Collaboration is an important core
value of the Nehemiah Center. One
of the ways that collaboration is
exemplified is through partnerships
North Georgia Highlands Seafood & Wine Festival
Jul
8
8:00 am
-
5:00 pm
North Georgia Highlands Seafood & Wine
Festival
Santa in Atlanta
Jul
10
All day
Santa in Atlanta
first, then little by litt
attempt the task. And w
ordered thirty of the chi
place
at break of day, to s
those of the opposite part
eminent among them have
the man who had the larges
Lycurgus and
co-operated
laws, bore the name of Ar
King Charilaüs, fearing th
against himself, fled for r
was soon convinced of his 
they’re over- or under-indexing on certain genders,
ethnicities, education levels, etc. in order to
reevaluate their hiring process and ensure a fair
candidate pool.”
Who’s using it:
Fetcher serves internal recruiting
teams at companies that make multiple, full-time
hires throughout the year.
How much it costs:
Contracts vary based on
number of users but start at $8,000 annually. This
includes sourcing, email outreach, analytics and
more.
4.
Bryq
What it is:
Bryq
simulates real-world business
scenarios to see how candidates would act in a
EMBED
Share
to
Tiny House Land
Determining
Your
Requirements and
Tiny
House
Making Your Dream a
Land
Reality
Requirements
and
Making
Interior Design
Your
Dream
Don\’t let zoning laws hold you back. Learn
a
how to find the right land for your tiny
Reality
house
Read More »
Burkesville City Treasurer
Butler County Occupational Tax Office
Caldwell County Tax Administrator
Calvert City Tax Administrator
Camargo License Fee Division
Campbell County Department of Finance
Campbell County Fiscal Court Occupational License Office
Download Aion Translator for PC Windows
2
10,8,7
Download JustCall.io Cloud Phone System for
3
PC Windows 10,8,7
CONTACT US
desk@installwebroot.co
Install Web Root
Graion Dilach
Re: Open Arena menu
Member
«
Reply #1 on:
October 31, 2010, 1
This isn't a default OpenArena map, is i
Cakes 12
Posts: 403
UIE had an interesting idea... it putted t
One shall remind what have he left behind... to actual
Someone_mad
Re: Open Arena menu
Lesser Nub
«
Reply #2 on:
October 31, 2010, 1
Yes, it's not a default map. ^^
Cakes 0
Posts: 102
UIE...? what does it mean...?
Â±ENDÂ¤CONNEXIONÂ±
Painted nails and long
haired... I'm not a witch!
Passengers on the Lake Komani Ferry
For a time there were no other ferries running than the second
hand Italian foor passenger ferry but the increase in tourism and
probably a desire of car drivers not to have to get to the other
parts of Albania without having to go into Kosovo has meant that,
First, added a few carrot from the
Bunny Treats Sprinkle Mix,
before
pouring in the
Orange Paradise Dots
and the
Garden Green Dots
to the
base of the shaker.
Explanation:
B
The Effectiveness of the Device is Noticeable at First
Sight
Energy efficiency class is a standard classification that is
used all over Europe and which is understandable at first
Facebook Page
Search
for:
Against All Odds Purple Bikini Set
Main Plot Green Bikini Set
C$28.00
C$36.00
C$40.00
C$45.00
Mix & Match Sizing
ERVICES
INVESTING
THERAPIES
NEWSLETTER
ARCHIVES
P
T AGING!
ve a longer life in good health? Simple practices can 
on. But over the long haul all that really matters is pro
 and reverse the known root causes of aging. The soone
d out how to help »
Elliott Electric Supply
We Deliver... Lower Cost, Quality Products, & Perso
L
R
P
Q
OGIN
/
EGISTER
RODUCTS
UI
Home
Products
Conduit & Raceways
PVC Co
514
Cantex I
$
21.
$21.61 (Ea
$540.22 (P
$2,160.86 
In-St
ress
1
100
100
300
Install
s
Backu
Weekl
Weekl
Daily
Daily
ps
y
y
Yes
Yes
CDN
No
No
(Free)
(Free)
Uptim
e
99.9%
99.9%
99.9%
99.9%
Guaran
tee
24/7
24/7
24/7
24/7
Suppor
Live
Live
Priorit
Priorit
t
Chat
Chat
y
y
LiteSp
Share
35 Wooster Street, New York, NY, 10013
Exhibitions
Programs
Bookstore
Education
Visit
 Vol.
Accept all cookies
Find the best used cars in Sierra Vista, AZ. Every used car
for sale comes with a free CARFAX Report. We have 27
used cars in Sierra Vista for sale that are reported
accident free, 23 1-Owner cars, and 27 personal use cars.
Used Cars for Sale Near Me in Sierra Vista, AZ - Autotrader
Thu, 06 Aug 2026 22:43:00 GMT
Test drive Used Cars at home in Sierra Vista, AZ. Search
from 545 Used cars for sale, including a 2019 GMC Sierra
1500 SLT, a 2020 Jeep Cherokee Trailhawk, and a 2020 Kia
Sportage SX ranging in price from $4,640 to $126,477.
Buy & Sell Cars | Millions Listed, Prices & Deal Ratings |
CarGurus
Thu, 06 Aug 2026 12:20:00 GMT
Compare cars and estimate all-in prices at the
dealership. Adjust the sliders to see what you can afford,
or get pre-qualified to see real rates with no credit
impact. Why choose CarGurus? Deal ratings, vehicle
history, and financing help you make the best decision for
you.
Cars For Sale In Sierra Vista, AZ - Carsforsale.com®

————————

About this exercise: All lines above from the line with "for sale comes" through the line with "impact. Why choose", both included, are to be set down exactly, with nothing else.

Answer below:
for sale comes with a free CARFAX Report. We have 27
used cars in Sierra Vista for sale that are reported
accident free, 23 1-Owner cars, and 27 personal use cars.
Used Cars for Sale Near Me in Sierra Vista, AZ - Autotrader
Thu, 06 Aug 2026 22:43:00 GMT
Test drive Used Cars at home in Sierra Vista, AZ. Search
from 545 Used cars for sale, including a 2019 GMC Sierra
1500 SLT, a 2020 Jeep Cherokee Trailhawk, and a 2020 Kia
Sportage SX ranging in price from $4,640 to $126,477.
Buy & Sell Cars | Millions Listed, Prices & Deal Ratings |
CarGurus
Thu, 06 Aug 2026 12:20:00 GMT
Compare cars and estimate all-in prices at the
dealership. Adjust the sliders to see what you can afford,
or get pre-qualified to see real rates with no credit
impact. Why choose CarGurus? Deal ratings, vehicle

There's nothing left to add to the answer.